Malaysia’s labour productivity stated as a ratio of value added per employment, or output per labor, continued to taper off in 3Q18 to 1.7% yoy from 2.0% registered in the previous quarter. Labour productivity has been decelerating since 3Q17 and 3Q18 labour productivity was the lowest ever recorded from the historical data available since 2015. On the flipside, the total employment showed a stable upward trend since 4Q16 and increased by 2.6% yoy in 3Q18. It was the highest employment growth after 1Q15 which was registered at 3.3% yoy.

The slower pace of labour productivity in 3Q18 was mainly driven by 1.9% yoy drop in agriculture sector (2Q: 1.3%). Meanwhile, the productivity of construction and mining sector moderated in 3Q18 and rose by 3.2% yoy (2Q18: 4.0%) and 0.8% yoy (2Q18: 5.2%) respectively. In contrast, manufacturing and services sector’s productivity improved to 2.2% yoy (2Q18: 1.5%) and 3.9% yoy (2Q18: 2.6%) respectively in 3Q18.

In terms of employment, services sector attributed the highest share over total employment in Malaysia which holds at 61.6%. The second largest sector is manufacturing, 16.8% and followed by agriculture, 12.5%.

The higher employment growth in 3Q18 was supported by all major sector except for mining as it dropped by -5.3% yoy.
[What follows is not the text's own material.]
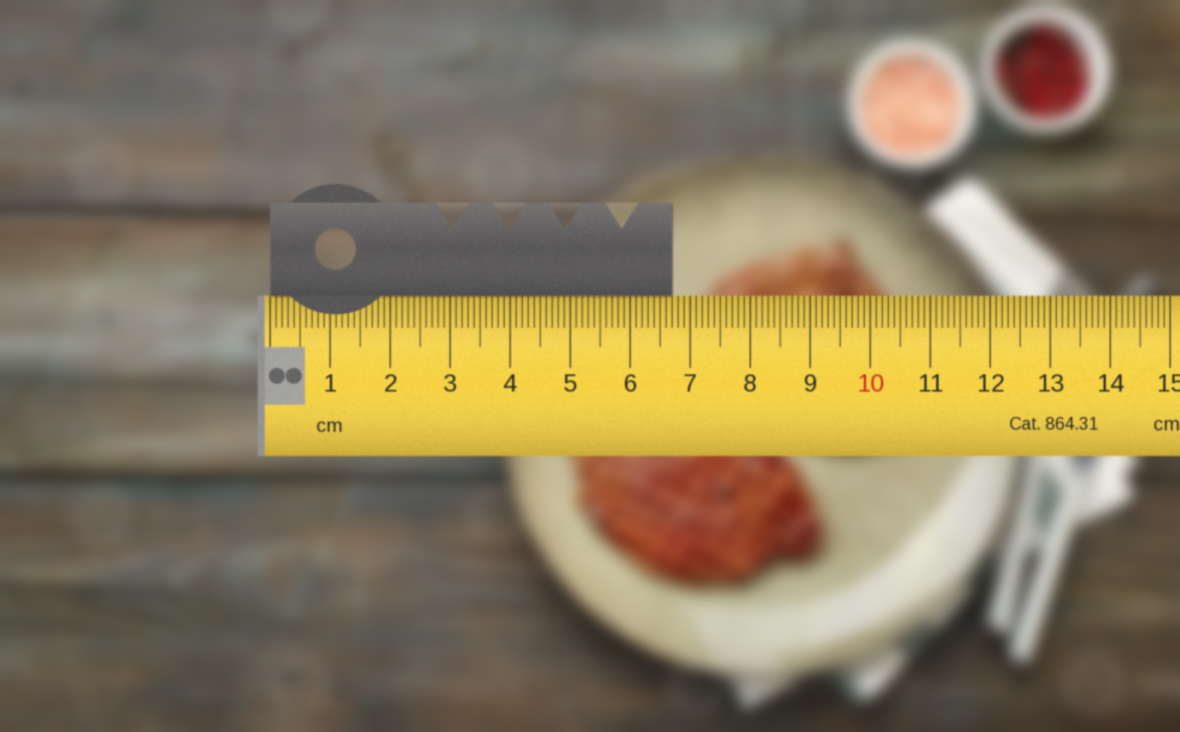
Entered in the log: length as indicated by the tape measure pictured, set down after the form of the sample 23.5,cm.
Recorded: 6.7,cm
Nevertheless, it shows a smaller decline as compared to the previous quarter’s 7.0% drop. Meanwhile, the employment in agriculture sector rebounded to 0.6% yoy after slipping by -3.7% yoy in the last quarter whilst construction sectors gained by 1.4% yoy, double the growth of last quarter’s 0.7% yoy. However, the employment in manufacturing and services sector moderated by 2.7% yoy (2Q18: 3.4%) and 3.2% yoy (2Q18: 3.9%) respectively in 3Q18.

Downward trend in labor productivity could give more economic challenges

Malaysia’s labor productivity grew 1.7% in 3Q17 after registering 2.0% growth in 2Q18. The growth in labor productivity has slowed down since 3Q17.

As Malaysia continues to strive toward high income status, accelerating productivity growth has become the country’s central economic policy challenge. Productivity growth has become increasingly important and while the GDP growth rate has proven resilient in recent years, structural constraints are emerging. Declining oil and gas output, coupled with the slowing growth of the mining sector, has reduced the pace of capital accumulation. Weakening external demand and intensifying global competition in Malaysia’s key export industries confirm the necessity of increasing productivity levels.

Productivity is increasingly vital to Malaysia’s international competitiveness, and a welleducated labor force, a conducive climate for innovation, efficient market mechanisms, advanced physical infrastructure, and highly-capable public institutions are essential to the continued evolution of its market position, and the success of its long-term structural transformation. In this difficult context, a sustained increase in private investment, coupled with improvements in productivity, will be necessary to maintain a sustainable economic growth trajectory.

The trend of falling labour productivity growth is one of the most pressing economic challenges. If weak productivity growth is to persist for longer period, living standards could be seriously undermined, and economic and social stability could be imperilled. Malaysia’s GDP growth slowed further to 4.4% in 3Q18 from 4.5% yoy in 2Q18. Given the external and domestic challenges at hand, GDP growth is expected to ease to 4.8% in 2018 (2017: 5.9%). This may have a negative impact on productivity which is expected to grow by 3% to 4% in 2018.